Alternatively, spray rubbing alcohol on the insects to get rid of mealybugs on indoor citrus trees.
10. Rats (rodents)
Rats are formidable pests that can easily damage lemon tree fruits, twigs, and leaves. The rodents occasionally gnaw on the tree’s bark causing extensive tissue damage to sensitive sections of your tree.
You can tell if your lemon tree is suffering from rats and other rodent attacks by checking for bite marks on fruits, twigs, and stems. Rodent populations can explode if left unchecked, especially when growing lemon trees in an outdoor setting
Key indicators of rat infestations include:
- Evidence of bite marks on stems, fruits, and twigs
- The presence of rat droppings on leaves or at the base of the plant
- Physical presence of rats within the vicinity of your lemon tree
Dealing with a large-scale rodent infestation can be challenging. However, you can opt for biological control measures, traps, and bait to keep their populations in check.
11. Snails and slugs
Snails and slugs might attack lemon trees, where they feed on young shoots, ripening fruit, and young tree bark. Brown snails (Cornu aspersum) are a highly widespread species that cause damage to lemon trees.
You can tell if your citrus tree is under snail attacks by checking for signs of chewing on the leaves, twigs, and fruits. Snails also leave a slime trail which makes them easy to spot.
Key signs of snail infestations on lemon trees include:
- Presence of several snails within a lemon tree
- Circular bitemarks on leaf margins
- Several slime trails on lemon tree leaves and fruits
You can use several control measures when dealing with a snake infestation. One method involves physically picking up the snails and moving them away from our trees. Snails are also vulnerable to predation; birds, snakes, and other predators regularly feed on the pests.

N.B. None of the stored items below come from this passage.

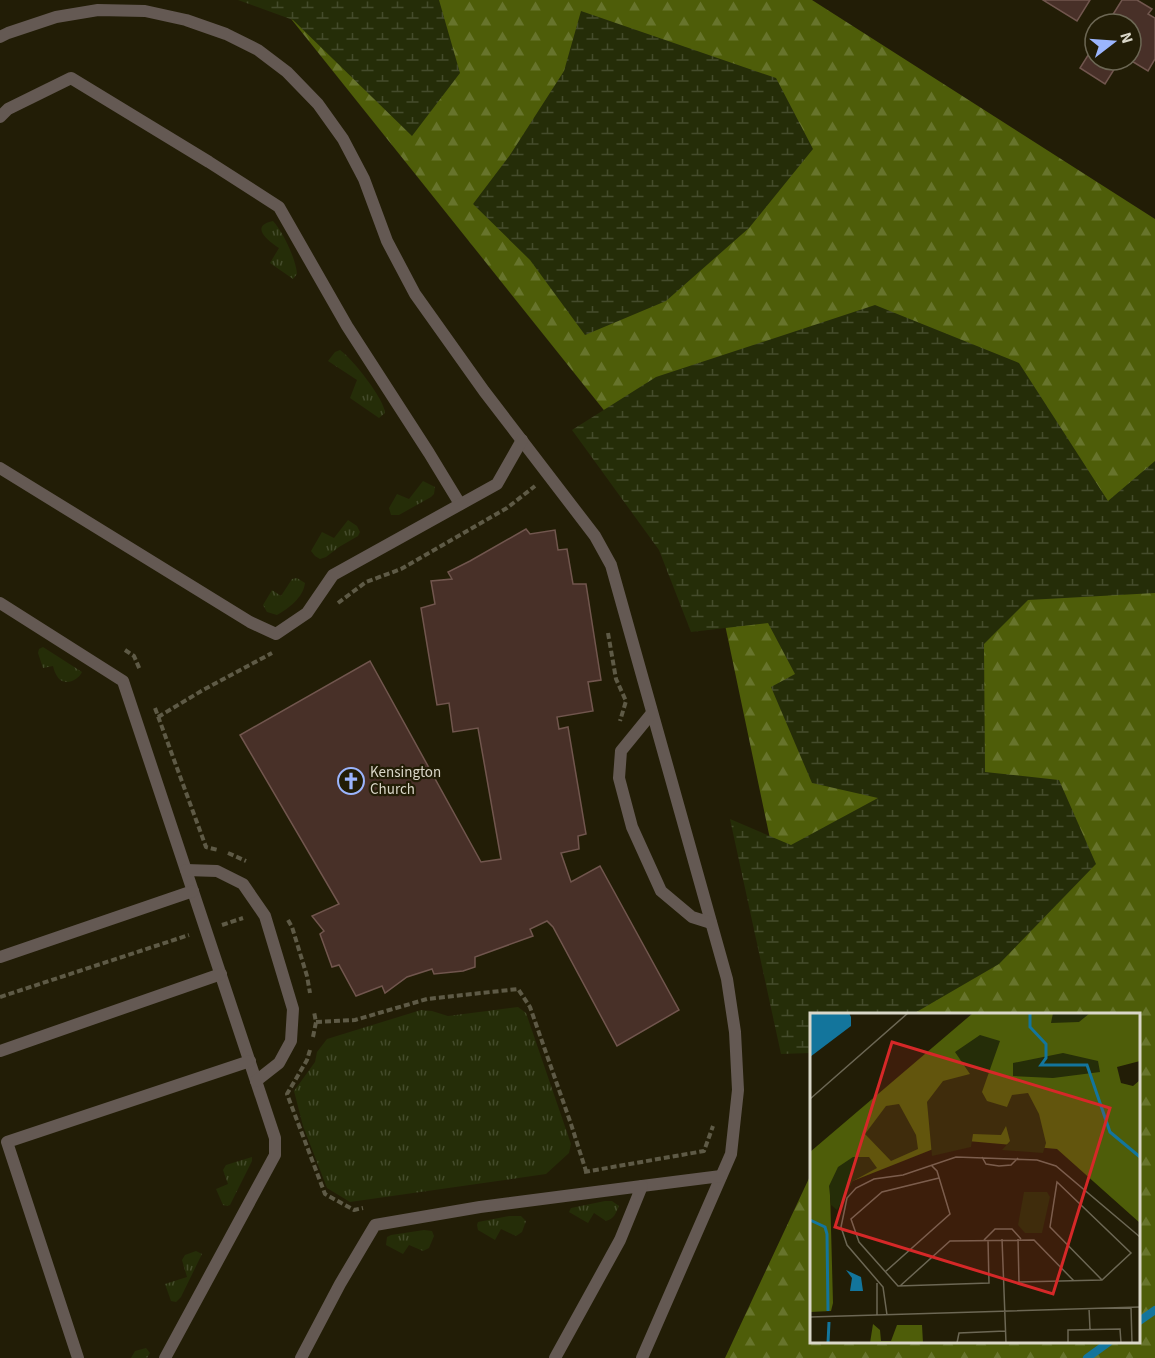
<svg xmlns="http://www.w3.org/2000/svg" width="1155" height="1358" font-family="'Source Sans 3',sans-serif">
<defs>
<pattern id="grass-tufts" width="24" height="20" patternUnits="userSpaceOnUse" patternTransform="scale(1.5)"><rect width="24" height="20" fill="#252d08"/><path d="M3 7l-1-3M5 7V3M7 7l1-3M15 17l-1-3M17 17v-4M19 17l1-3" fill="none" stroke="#444b2b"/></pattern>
<pattern id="forest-firs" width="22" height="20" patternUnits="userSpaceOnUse" patternTransform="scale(1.5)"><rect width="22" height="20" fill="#4e5d09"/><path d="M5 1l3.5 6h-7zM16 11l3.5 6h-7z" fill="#67742c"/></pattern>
<pattern id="wetland-marsh" width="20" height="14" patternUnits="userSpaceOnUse" patternTransform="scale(1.5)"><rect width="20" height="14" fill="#252d08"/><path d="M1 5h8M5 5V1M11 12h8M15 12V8" fill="none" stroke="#444b2b"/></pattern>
</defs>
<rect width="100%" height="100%" fill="#221d06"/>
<g fill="url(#grass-tufts)">
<path d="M273,221C283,232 296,259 297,274L293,279L270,263L279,248C268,241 249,226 273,221Z"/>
<path d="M340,350C352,358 385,400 385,413L379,418L350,398L357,380L328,361L335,352Z"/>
<polygon points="423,481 435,487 434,494 431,497 399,515 391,515 389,508 397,494 409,499"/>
<polygon points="348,520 357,526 360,532 358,536 339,547 326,557 320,559 315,556 311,551 322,532 334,538"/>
<path d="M297,578L305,583C303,598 289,608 277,615L267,612L263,605L272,590L281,596L292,579Z"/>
<path d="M43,647L82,672C78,681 63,687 57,676C55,673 54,670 53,666L43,668L38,653L39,649Z"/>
<polygon points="518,1007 526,1013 571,1144 569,1153 546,1174 350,1202 327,1188 303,1126 294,1091 315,1062 317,1052 327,1039 421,1010 432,1011 448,1016"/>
<polygon points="252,1157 252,1161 230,1205 227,1206 223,1205 216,1189 228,1184 223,1170 226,1165"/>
<path d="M605,1201H612L619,1206C616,1213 614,1219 606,1221L594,1213L588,1223L569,1212L571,1208Z"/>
<polygon points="509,1216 521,1216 526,1221 522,1232 516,1236 501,1229 495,1240 478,1230 477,1225 478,1222"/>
<polygon points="424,1230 432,1231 434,1236 429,1248 423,1251 409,1245 403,1254 386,1245 387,1237 391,1235"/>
<polygon points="196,1251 202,1254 200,1258 181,1297 176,1302 171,1301 165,1284 187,1277 182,1260 185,1255"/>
<polygon points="146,1348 150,1353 147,1358 131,1358 135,1351"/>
</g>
<polygon fill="url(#forest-firs)" points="276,0 812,0 1155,219 1155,1358 725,1358 811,1174 812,1342 1138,1342 1138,1014 812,1014 811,1034 707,539"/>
<g fill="url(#wetland-marsh)">
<polygon points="238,0 439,0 460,73 412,136 293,20"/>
<polygon points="581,11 776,78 813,149 749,228 666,301 585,335 530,260 473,204 510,155 564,71"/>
<polygon points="875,305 1019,363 1108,501 1155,461 1155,593 1028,600 984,644 985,772 1059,780 1096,864 999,964 913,1014 812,1014 811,1053 781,1054 730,819 791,845 878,798 812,783 771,687 795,674 768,623 691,632 659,550 572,430 656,377"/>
</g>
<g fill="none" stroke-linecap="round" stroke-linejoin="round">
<g stroke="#13759c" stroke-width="8">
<polyline points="1138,1322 1155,1310"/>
<polyline points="1087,1358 1109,1342"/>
</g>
</g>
<g fill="#483028" stroke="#71564e" stroke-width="1.5">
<polygon points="1043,0 1090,0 1077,21"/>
<polygon points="1122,0 1137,0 1152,9 1148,14 1155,18 1155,59 1148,71 1130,60 1131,24 1107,24"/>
<polygon points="1095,44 1095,60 1120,60 1105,84 1080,68"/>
<polygon points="526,529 530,534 555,530 558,550 567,549 573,584 586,584 601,680 588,682 593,711 557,717 559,729 568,727 586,834 578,836 579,849 561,853 571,882 600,866 679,1010 617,1046 553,927 547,921 530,929 533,936 475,957 475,967 463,971 434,974 432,969 407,977 385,993 382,986 356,996 339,965 332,967 320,934 324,931 312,916 339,904 240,735 370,661 481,862 501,859 478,728 453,732 449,703 437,705 421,608 435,604 431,581 452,579 448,572 470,561"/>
</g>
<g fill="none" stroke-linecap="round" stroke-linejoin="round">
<g stroke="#5e5a46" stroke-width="4" stroke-dasharray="6 3" stroke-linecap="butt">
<polyline points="338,603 366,582 401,569 507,508 535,486"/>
<polyline points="608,633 616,679 626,701 620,721"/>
<polyline points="125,650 134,656 140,670"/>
<polyline points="155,708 206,847 218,850"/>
<polyline points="158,717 203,690 272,653"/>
<polyline points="228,853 246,861"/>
<polyline points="288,920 292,927 307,976 310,993"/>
<polyline points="222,925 243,918"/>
<polyline points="0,997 189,935"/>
<polyline points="316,1022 355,1020 427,999 518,989 530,1007 571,1124 586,1171"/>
<polyline points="313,1037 316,1022 314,1012"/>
<polyline points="310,1050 307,1060 287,1094 325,1194 354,1210 363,1208"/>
<polyline points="584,1172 704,1151 713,1126"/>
</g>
<g stroke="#645953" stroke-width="12">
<polyline points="0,37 8,33 56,17 98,10 145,11 186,20 226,34 258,50 287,72 318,104 343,139 364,179 387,241 415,294 484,391 595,536 611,565 727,979 735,1032 738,1090 731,1154 642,1358"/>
<polyline points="0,117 8,109 71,78 209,162 279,207 347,326 429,453 460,504"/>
<polyline points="0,468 250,622 276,634 307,613 333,575 497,484 522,440"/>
<polyline points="0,603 123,681 275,1138 275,1155 165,1358"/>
<polyline points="652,713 621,751 619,778 632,827 661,891 692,917 711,923"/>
<polyline points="186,870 217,871 243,884 265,916 293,1009 291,1041 279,1063 256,1081"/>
<polyline points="0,957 193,891"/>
<polyline points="0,1051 221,974"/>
<polyline points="642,1186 721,1176"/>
<polyline points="78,1358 7,1142 250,1061"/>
<polyline points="301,1358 340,1284 375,1225 480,1207 642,1186 620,1240 555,1358"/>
</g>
</g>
<defs>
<symbol id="church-ring" viewBox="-11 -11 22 22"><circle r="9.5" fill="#221d06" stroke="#9bb5fd" stroke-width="1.5"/><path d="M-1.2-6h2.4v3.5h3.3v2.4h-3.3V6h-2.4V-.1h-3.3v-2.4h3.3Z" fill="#9bb5fd"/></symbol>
</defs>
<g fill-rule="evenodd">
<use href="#church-ring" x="336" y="766" width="30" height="30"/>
</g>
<g text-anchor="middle" stroke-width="4.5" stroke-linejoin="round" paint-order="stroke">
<g font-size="15" fill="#dad7c9" stroke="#221d06" text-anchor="start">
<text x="370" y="777">Kensington<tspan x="370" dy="17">Church</tspan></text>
</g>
</g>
<g transform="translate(810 1013)">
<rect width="330" height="330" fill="#221d06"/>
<path d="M214,179H237L240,184L232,220H215L208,212Z" fill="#252d08"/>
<path d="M163,0H330V48L307,54L311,70L323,73L330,67V210L247,136L146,127L20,177L23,290L21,298L0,299V139ZM63,311L70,317L71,328H81L87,312H112L113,330H60Z" fill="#4e5d09"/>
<path d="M243,0H280L269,9L241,10ZM170,22L190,28L172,79L177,88L197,94L202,82L218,80L229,101L236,130L233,140L192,137L200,128L196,113L191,122L163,121L161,134L122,143L117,89L133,68L160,61L145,39ZM253,40L288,48L290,59L243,65L203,63V50ZM89,91L106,122L108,136L81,148L55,121L76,93ZM43,144H59L67,155L43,168L27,197L21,192L19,173L28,154Z" fill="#252d08"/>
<path d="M0,0H39L41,4V13L0,44ZM36,257L51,264L53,278H40L42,265Z" fill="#13759c"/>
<path fill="none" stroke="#13759c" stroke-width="3" d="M220,0V14L236,31V45L231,52H277L300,119L330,144M0,207L15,214L17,221L18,298M18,330L19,309"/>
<path fill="none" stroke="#6c6754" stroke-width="1.5" d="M0,86L98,0M172,144L176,151L189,153L201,152L208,145M129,165L72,179L41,206L49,229L88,273L179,270L178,227M192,226L196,330M208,226L209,269L292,267L321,240L247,169L240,214L292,267M174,227L185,216H202L211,226M75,259L140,201L127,158L121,152M90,273L140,228L224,227L264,268M321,294L322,330M279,295L280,316M77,302L73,274L37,232L31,214L37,185L46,175L64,166L93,162L146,144L227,147L246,153L330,224M67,303V270M0,304L330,294M147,330L149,320L195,318M258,330V317L310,316L311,330"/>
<path fill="#d62828" fill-opacity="0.15" stroke="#d62828" stroke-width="3" d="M82,29L300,95L243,281L25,214Z"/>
<rect width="330" height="330" fill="none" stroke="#dad7c9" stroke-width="3"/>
</g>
<g transform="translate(1113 42) rotate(73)"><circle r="28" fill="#221d06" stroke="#6c6754" stroke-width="1.5"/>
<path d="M0-4.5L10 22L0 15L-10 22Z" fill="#9bb5fd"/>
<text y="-9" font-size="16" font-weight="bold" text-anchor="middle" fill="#dad7c9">N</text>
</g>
</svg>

You can also use a combination of chemical deterrents and cultural practices to keep their numbers in check.
I’ve used Neem, and it has controlled most of the insect problems on my lemon trees. I probably have about 20 citrus trees that I’ve grown from seedlings to 7ft tall, and all are healthy because I do routine neem oil sprays.
Until I had about 10 trees, the only bad bug I saw were spider mites. I’ve noticed over the years that the more trees you have, the more bugs you will have. Be very vigilant when buying or bringing home new plants. Some I’ve gotten were infested with bad bugs, so it is a good idea always to quarantine new lemon trees first.